:: OBJECTIVE ::
Write out the part of the passage on ZDDP in engine oil starting with "If you are seriously" and going on through "out your cats.", word for word.

:: SOURCE EXCERPT ::
If you are seriously concerned, you can buy racing oil that technically isn't meant to be ran on the streets, but will often have a much higher level of ZDDP. You can find charts that show the different levels of each ingredient in the oil through a Google search. The general consensus is these engines were made in the 70's when oil had around 1100ppm ZDDP, so that's what these engines need. Another reason why the ZDDP level is lower now is because the higher the level of ZDDP in the oil, the faster it will wear out your cats.

They do sell ZDDP concentrate in auto stores that you would add to the oil, but I personally wouldn't use it. By nearly doubling one level in the oil, it could throw others off and have some sort of negative effect on your engine. I have no tests to back this up, it just makes sense to me that we should let the oil chemists do their job.

:: STORED ROWS ::
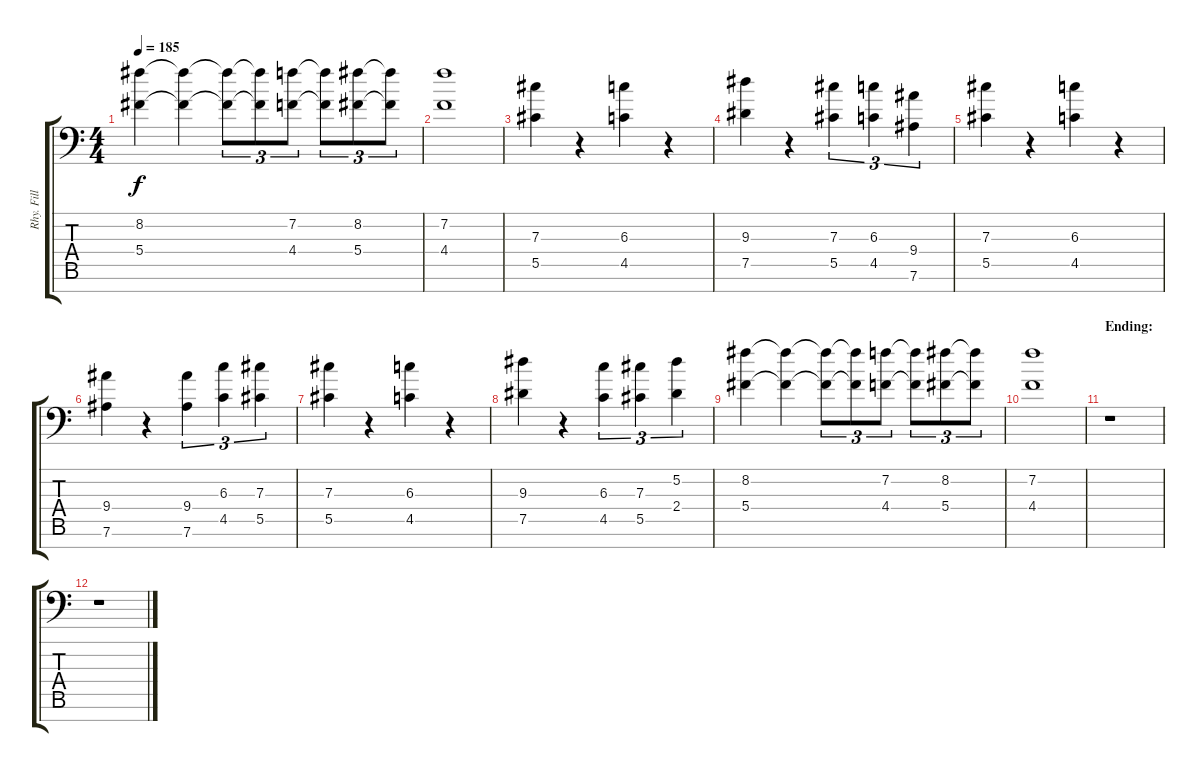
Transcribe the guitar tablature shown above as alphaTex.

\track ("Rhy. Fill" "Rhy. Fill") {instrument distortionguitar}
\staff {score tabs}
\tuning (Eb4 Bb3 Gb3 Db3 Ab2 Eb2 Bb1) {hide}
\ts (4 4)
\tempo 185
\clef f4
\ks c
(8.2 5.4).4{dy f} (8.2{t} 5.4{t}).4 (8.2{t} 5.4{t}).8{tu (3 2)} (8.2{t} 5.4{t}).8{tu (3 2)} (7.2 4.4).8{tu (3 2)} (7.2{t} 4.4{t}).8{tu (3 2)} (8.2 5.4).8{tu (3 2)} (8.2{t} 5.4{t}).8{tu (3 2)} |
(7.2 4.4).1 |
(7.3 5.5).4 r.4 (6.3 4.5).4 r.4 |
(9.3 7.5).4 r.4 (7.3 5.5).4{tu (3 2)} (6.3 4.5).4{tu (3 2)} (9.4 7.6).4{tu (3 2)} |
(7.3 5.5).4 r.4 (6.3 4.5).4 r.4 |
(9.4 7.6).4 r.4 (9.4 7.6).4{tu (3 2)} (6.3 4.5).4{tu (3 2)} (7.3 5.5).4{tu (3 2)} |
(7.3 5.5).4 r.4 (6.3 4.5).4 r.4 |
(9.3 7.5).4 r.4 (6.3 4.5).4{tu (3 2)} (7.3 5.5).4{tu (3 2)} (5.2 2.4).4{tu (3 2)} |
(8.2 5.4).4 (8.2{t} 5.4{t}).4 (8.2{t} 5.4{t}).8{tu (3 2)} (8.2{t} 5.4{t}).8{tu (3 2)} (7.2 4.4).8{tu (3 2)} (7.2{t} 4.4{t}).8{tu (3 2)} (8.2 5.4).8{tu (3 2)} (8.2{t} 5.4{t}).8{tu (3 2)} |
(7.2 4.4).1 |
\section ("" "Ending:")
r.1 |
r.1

:: SOLUTION TO THIS PROBLEM ::
If you are seriously concerned, you can buy racing oil that technically isn't meant to be ran on the streets, but will often have a much higher level of ZDDP. You can find charts that show the different levels of each ingredient in the oil through a Google search. The general consensus is these engines were made in the 70's when oil had around 1100ppm ZDDP, so that's what these engines need. Another reason why the ZDDP level is lower now is because the higher the level of ZDDP in the oil, the faster it will wear out your cats.